I'm not pro-tracking by any means, but would this be a reasonable improvement
to users' privacy without first needing to convince companies to stop all
tracking wholesale?

------
jka
This is definitely a step forward in thinking regarding 'personal data
control', but if you imagine 'data brokers' as the potential attacker here,
and assume that their goal is to sell your information to the highest bidder,
they still have some opportunity here.

They could/would form 'data validation' companies who would investigate the
plausibly-deniable facts you had been distributing. For example, the validator
could buy your age from five different vendors and likely end up with a pretty
good approximation of your real age.

Ok, perhaps this creates a 'data marketplace' and there would be competition -
but the situation is ultimately very similar to credit scoring agencies
(Equifax et al), and clearly something is wrong in that industry.

There'd be ample opportunity for these data validators to follow the same
pattern as credit scoring agencies and charge third parties for access to the
validated data. And possibly even charge people to have details corrected.
Regulation might help, but regulatory capture happens.

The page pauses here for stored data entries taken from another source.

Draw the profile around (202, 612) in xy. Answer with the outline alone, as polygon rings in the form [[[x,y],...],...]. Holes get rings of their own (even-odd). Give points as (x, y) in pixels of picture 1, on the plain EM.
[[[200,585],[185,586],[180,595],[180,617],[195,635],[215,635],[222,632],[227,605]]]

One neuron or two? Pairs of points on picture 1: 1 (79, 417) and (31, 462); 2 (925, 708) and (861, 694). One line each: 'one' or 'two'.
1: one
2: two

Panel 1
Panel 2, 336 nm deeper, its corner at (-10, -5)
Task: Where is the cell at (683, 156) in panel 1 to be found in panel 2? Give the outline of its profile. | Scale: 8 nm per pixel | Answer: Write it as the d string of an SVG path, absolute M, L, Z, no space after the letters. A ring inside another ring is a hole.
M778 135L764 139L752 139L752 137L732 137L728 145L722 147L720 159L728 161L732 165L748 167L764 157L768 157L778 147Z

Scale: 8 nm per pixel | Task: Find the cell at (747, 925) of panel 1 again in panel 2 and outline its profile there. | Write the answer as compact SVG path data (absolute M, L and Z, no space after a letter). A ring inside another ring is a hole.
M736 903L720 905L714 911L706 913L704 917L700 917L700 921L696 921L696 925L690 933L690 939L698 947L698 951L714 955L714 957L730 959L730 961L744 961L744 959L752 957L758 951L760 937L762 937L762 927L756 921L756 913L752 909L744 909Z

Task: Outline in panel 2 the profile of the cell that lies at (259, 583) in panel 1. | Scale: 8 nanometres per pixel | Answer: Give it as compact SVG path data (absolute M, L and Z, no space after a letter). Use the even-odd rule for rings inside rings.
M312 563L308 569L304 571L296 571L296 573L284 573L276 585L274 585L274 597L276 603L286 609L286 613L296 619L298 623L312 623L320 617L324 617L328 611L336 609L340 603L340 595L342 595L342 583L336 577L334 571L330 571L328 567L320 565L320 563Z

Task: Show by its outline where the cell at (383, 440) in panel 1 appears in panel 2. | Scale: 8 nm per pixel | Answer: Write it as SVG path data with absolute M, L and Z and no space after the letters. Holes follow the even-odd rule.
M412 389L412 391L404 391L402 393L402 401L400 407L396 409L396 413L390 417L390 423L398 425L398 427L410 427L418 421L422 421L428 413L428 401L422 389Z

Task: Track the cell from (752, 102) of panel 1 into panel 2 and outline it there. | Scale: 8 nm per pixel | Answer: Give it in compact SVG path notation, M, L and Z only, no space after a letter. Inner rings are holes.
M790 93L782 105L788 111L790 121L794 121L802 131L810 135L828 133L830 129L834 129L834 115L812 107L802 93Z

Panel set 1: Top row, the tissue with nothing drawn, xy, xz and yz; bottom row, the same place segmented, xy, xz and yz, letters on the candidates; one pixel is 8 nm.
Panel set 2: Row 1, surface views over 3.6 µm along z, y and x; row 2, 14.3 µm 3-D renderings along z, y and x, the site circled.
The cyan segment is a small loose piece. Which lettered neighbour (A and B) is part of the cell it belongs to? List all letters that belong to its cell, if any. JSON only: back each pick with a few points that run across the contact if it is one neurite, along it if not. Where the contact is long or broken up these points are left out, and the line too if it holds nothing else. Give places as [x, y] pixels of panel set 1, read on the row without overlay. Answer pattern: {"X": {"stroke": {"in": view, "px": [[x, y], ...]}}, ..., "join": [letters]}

Some good ideas here and it'd be great to develop this further and make it
more robust from attack.

------
kouohhashi
Idea is very interesting and smart but I don't think people want to sell their
data consciously. If Facebook get our data without our knowledge, it's kind of
like acceptable but I don't think people push button to give away our data.
It's a huge cognitive hinderance. And data can have value only when the volume
is big. Since each data(small datasets) has almost zero value, i don't think
it's expensive/attractive enough for us to push the button to sell it.

------
eksemplar
The article talks about it, but it seems too fantastical to me. I mean, what’s
the business model really? Facebook earns around $2.5 a year per user, is
enough people really going to bother selling their data for almost nothing?